Janangelo - Problem of Focus  
 

In the late 1990s, Joseph Janangelo received two unexpected hypertexts from students in fulfillment of course paper requirements: "Instead of thesis-driven prose, I received dozens of linked screens. . . . The author offered no prefatory comment or explanatory prose. Both of these texts struck me as elaborate, yet unsatisfying" (25).

These hypertexts revealed a fundamental tension between hypertext and research writing. While hypertext is expansive and open-ended, the research essay is conceived as a sustained treatment of a relatively narrow project or set of issues.

In Janangelo's experience with student hypertext essays, students can easily "confuse the ability to link materials with intellectual enrichment, subscribing to the idea that saying all you know (or linking as much as you can find) about a topic is better than selecting your evidence based on an analysis of your reader's questions, knowledge, and needs" (29-30).
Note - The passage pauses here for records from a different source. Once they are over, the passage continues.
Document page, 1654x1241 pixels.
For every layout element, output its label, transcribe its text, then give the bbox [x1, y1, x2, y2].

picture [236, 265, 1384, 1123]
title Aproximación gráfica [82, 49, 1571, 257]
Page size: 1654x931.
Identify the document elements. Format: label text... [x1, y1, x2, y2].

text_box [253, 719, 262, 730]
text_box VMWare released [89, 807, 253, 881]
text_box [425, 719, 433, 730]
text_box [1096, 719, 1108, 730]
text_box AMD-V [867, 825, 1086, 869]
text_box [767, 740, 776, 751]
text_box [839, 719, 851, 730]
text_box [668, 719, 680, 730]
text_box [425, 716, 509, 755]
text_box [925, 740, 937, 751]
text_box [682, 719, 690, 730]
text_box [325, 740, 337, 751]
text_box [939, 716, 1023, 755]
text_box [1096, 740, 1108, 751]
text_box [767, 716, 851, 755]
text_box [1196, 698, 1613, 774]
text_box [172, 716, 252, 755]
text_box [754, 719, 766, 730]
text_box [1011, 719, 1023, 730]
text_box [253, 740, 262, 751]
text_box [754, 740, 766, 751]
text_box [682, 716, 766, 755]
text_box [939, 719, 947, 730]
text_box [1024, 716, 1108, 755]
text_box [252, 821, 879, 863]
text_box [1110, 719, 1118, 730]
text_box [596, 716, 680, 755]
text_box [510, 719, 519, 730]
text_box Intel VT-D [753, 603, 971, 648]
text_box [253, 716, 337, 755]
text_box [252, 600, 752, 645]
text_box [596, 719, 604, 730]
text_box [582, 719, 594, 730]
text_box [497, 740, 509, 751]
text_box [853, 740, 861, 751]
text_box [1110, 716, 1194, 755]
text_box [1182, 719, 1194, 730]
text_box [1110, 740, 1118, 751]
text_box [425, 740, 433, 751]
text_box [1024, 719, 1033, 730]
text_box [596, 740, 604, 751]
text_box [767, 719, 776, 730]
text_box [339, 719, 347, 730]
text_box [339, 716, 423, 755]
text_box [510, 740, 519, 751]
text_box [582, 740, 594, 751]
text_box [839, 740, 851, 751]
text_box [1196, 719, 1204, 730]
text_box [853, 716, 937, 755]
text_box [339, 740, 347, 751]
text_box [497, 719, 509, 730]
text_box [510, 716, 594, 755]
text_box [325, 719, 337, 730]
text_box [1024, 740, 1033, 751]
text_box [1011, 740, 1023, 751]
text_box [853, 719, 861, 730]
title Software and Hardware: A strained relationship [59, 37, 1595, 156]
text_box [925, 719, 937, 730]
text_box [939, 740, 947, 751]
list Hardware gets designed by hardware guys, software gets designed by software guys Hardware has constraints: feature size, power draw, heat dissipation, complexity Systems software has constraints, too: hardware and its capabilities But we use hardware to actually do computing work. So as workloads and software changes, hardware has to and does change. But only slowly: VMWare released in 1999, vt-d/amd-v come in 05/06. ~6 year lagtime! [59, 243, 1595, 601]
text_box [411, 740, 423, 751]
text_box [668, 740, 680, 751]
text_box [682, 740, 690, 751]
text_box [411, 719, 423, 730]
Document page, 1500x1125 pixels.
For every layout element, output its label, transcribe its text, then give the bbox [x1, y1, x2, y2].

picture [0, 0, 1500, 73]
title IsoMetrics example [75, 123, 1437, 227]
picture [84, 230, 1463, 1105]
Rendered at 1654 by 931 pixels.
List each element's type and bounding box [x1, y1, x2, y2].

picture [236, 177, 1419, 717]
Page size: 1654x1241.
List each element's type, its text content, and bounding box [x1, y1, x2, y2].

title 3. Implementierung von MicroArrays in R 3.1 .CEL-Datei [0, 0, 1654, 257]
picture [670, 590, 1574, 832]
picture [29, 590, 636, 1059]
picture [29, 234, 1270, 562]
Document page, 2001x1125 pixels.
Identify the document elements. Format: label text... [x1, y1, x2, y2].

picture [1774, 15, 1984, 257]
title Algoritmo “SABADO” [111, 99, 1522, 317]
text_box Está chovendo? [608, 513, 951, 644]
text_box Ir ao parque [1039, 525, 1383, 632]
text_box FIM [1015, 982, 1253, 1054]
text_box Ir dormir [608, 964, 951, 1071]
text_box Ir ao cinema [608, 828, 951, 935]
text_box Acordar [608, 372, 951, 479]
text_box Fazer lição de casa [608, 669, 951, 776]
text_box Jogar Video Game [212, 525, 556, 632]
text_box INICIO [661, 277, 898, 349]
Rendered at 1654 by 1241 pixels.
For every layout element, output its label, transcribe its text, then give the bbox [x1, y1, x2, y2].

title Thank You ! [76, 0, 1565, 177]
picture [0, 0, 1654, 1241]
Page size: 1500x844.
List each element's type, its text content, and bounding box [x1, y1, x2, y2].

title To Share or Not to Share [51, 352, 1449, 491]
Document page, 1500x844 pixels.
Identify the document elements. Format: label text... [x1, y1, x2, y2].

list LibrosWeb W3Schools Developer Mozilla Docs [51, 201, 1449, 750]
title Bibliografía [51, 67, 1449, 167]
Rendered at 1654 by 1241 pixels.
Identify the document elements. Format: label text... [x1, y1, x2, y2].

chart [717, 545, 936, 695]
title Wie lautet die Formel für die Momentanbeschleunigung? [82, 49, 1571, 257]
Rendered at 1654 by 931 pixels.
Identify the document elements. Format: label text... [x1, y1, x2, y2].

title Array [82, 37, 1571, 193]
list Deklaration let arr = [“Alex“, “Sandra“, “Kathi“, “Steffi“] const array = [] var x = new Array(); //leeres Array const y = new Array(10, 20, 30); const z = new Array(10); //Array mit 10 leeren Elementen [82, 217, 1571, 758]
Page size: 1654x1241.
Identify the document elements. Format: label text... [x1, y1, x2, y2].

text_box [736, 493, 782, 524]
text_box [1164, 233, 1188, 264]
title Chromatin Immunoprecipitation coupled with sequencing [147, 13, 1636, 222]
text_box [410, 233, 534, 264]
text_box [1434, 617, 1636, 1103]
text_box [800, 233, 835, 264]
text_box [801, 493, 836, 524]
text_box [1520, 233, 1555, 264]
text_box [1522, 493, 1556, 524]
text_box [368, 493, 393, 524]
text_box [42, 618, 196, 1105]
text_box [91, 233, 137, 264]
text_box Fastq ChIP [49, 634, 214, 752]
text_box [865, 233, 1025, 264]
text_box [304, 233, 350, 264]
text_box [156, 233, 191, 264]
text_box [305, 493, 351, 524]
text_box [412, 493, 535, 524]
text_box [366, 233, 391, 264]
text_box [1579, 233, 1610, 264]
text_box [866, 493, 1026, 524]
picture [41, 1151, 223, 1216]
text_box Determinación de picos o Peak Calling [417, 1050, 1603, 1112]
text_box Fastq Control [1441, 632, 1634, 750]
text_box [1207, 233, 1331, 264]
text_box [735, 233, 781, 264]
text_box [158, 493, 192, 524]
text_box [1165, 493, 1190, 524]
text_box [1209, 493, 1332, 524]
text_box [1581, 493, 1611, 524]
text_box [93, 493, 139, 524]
The information-rich qualities of hypertext may make Janangelo's criticisms seem out of place—of course his students hypertexts put together everything the students encountered in their research. Hypertext is very good at this task, as Nelson's vision of the "docuverse" revealed in the 1960s.

Still, Janangelo's point is well taken since his students were assigned print papers and chose to hand in hypertexts. If his students were to submit hypertexts to fulfill course requirements, it was incumbent on them to meet the criteria established for print-based papers.

Janangelo's students may not have been successful at producing recognizable research essays as hypertext. But if the research essay as hypertext has a place, authors will eventually have to balance the openness of hypertext with the focus of the research essay.